Let me google that for you


----------



## twowheelsgood (Feb 21, 2013)

Sheikh Zayed Road on a Thursday evening heading from Jebel Ali to Sharjah is often amusing - providing you are on a bridge overlooking it.


----------



## GloballyRelaxed (Nov 5, 2014)

Sheikh Zayed road not so much of an amusement park but an *"abusement"* park.


----------



## thrillHOUSE!! (Oct 19, 2015)

If you can travel, you have Yas Waterpark & Ferrari World only 45mins to 1hour away from Dubai


----------



## Suh 69 (Oct 19, 2015)

thrillHOUSE!! said:


> If you can travel, you have Yas Waterpark & Ferrari World only 45mins to 1hour away from Dubai


Thank you for the info


----------



## Suh 69 (Oct 19, 2015)

*Thank you*



twowheelsgood said:


> Sheikh Zayed Road on a Thursday evening heading from Jebel Ali to Sharjah is often amusing - providing you are on a bridge overlooking it.


Haha I know what you mean


----------



## Barnstormer (Oct 24, 2015)

Global Village is opening soon. Next year there will be two theme parks opening in dubai - IMG Worlds of Adventure and Dubai Parks and Resorts. The following year there is more to come; Six Flags, Warner Bros, Universal. It's going to be a huge destination for theme parks and will rival Orlando. Magic Planet if your desperate is in one of the malls


----------



## twowheelsgood (Feb 21, 2013)

You are rather optimistic about opening dates.

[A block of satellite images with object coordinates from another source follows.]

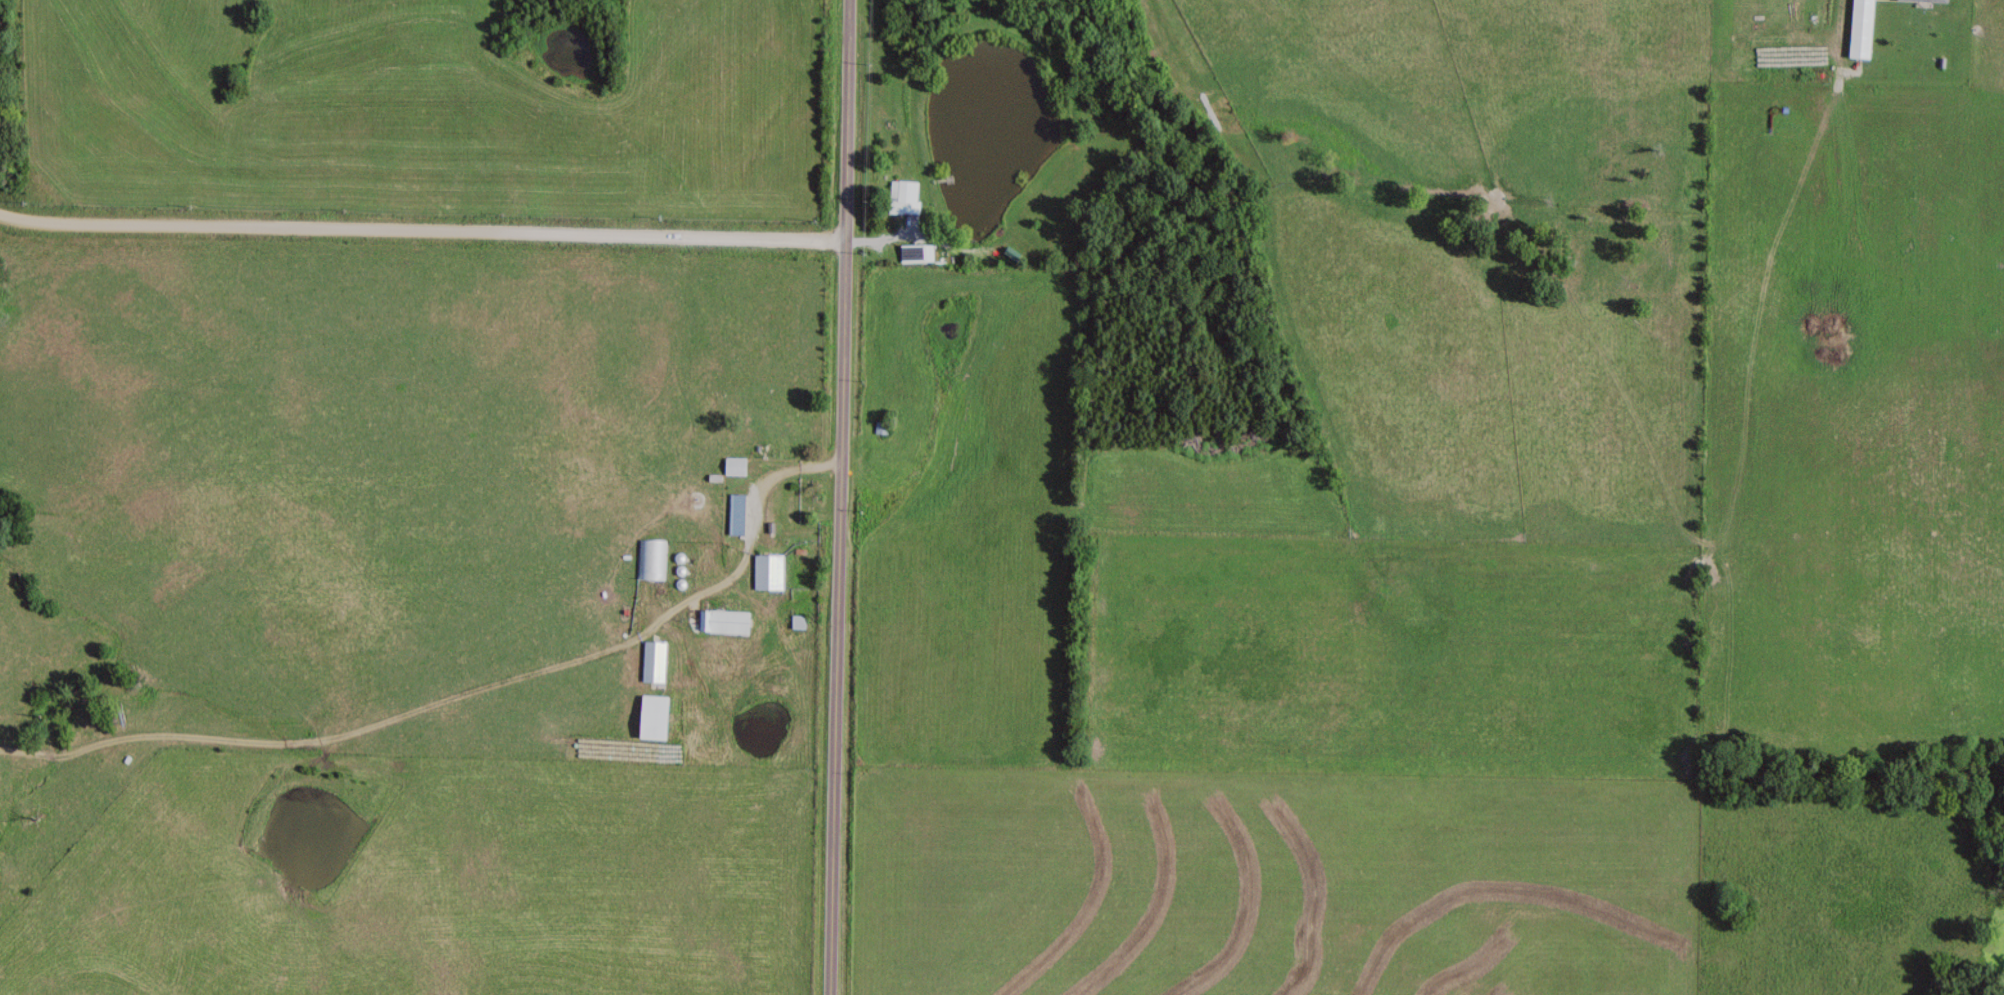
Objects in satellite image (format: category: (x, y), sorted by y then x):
building: (1920, 0)
building: (1799, 1)
building: (1859, 28)
building: (896, 196)
road: (422, 230)
building: (916, 252)
building: (882, 425)
building: (740, 465)
road: (844, 497)
building: (742, 512)
building: (654, 557)
building: (773, 570)
building: (730, 620)
building: (659, 660)
building: (663, 716)

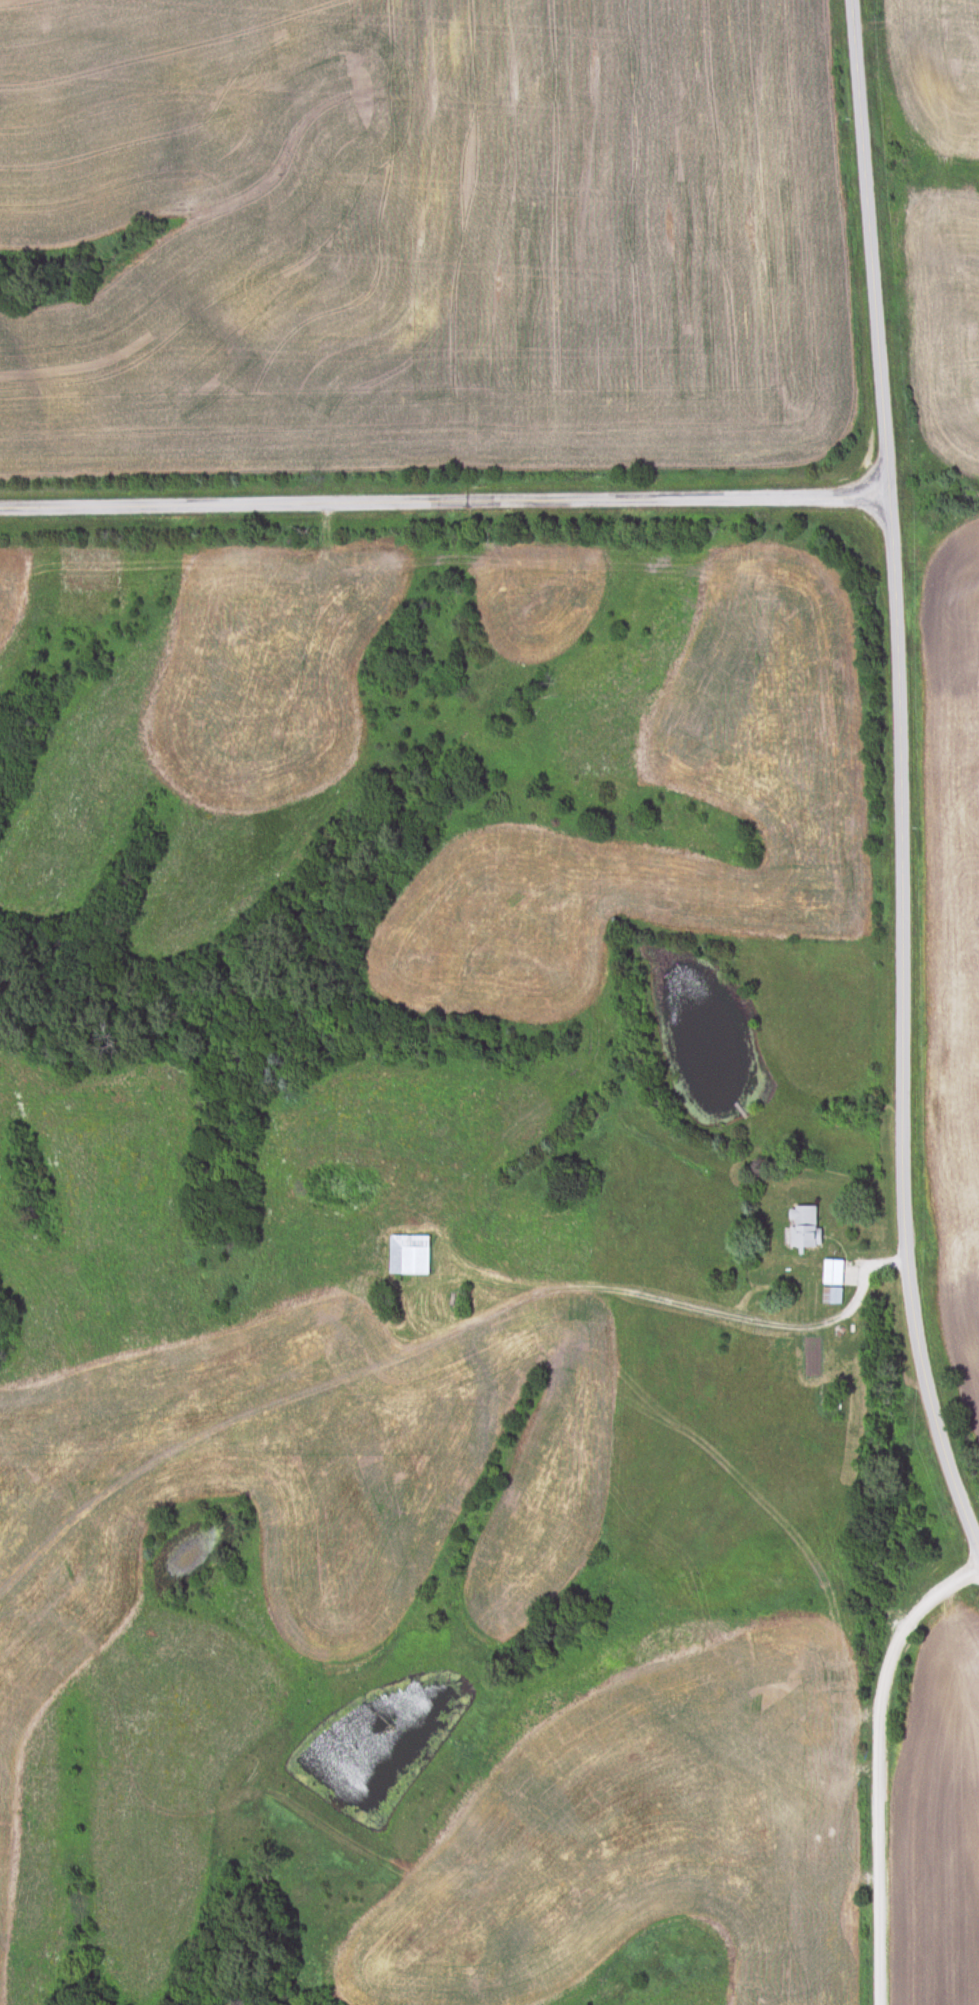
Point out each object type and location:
road: (444, 498)
road: (899, 766)
building: (805, 1226)
building: (410, 1255)
building: (834, 1281)
road: (881, 1765)

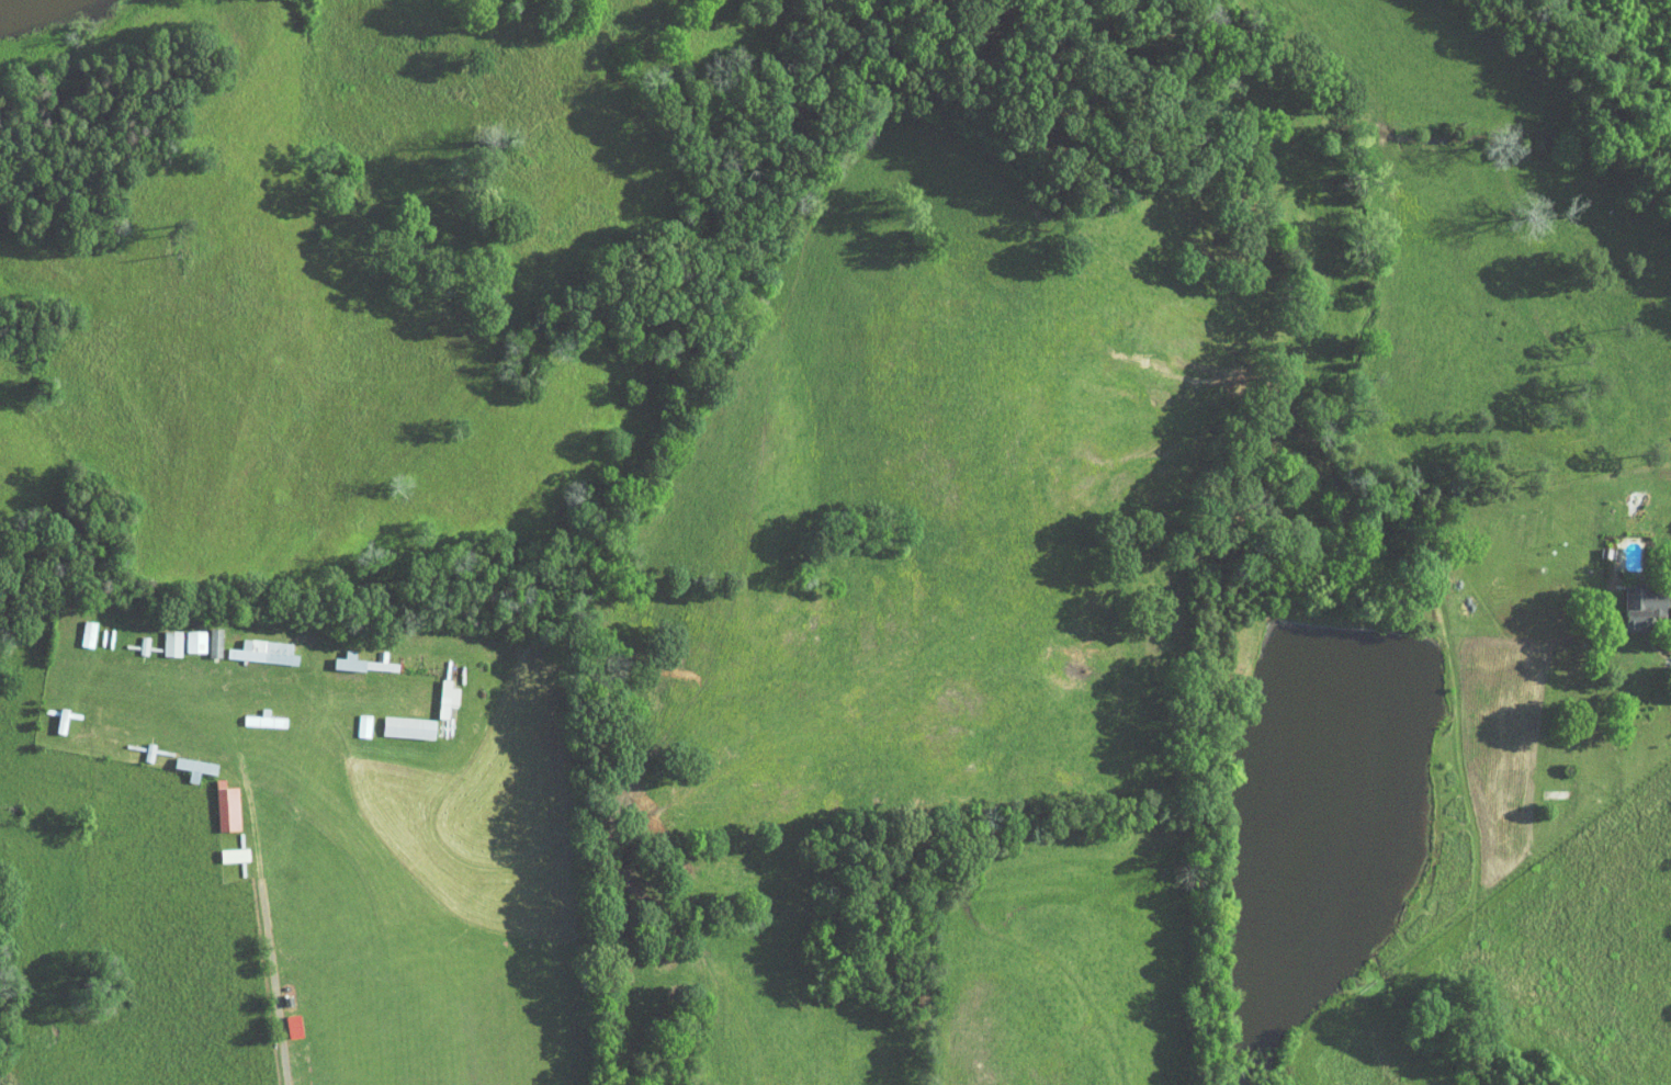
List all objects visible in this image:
building: (1641, 599)
building: (184, 634)
building: (204, 635)
building: (161, 636)
building: (253, 644)
building: (339, 654)
building: (437, 691)
building: (353, 718)
building: (399, 720)
building: (217, 800)
airport: (363, 820)
building: (225, 848)
road: (269, 930)
building: (284, 1019)
airport runway: (478, 1033)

And there is no way it will compete with Orlando as this place shuts a lot of the time, is horrendously expensive and the level of service culture would make it worse than Disneyland Paris.


----------



## Nursemanit (Jul 10, 2015)

Looking at the "progress" as you drive past. Global Village will be open sometime after the Torch and Tamwheel towers are repaired and the World Islands are finished.


----------



## Barnstormer (Oct 24, 2015)

twowheelsgood said:


> You are rather optimistic about opening dates.
> 
> And there is no way it will compete with Orlando as this place shuts a lot of the time, is horrendously expensive and the level of service culture would make it worse than Disneyland Paris.


The amount of parks in the works here will ensure Dubai will seriously compete with Orlando as a Theme Park destination. IMG Worlds of Adventure and some of DPR are set to launch next year. Only time will tell, I guess.


----------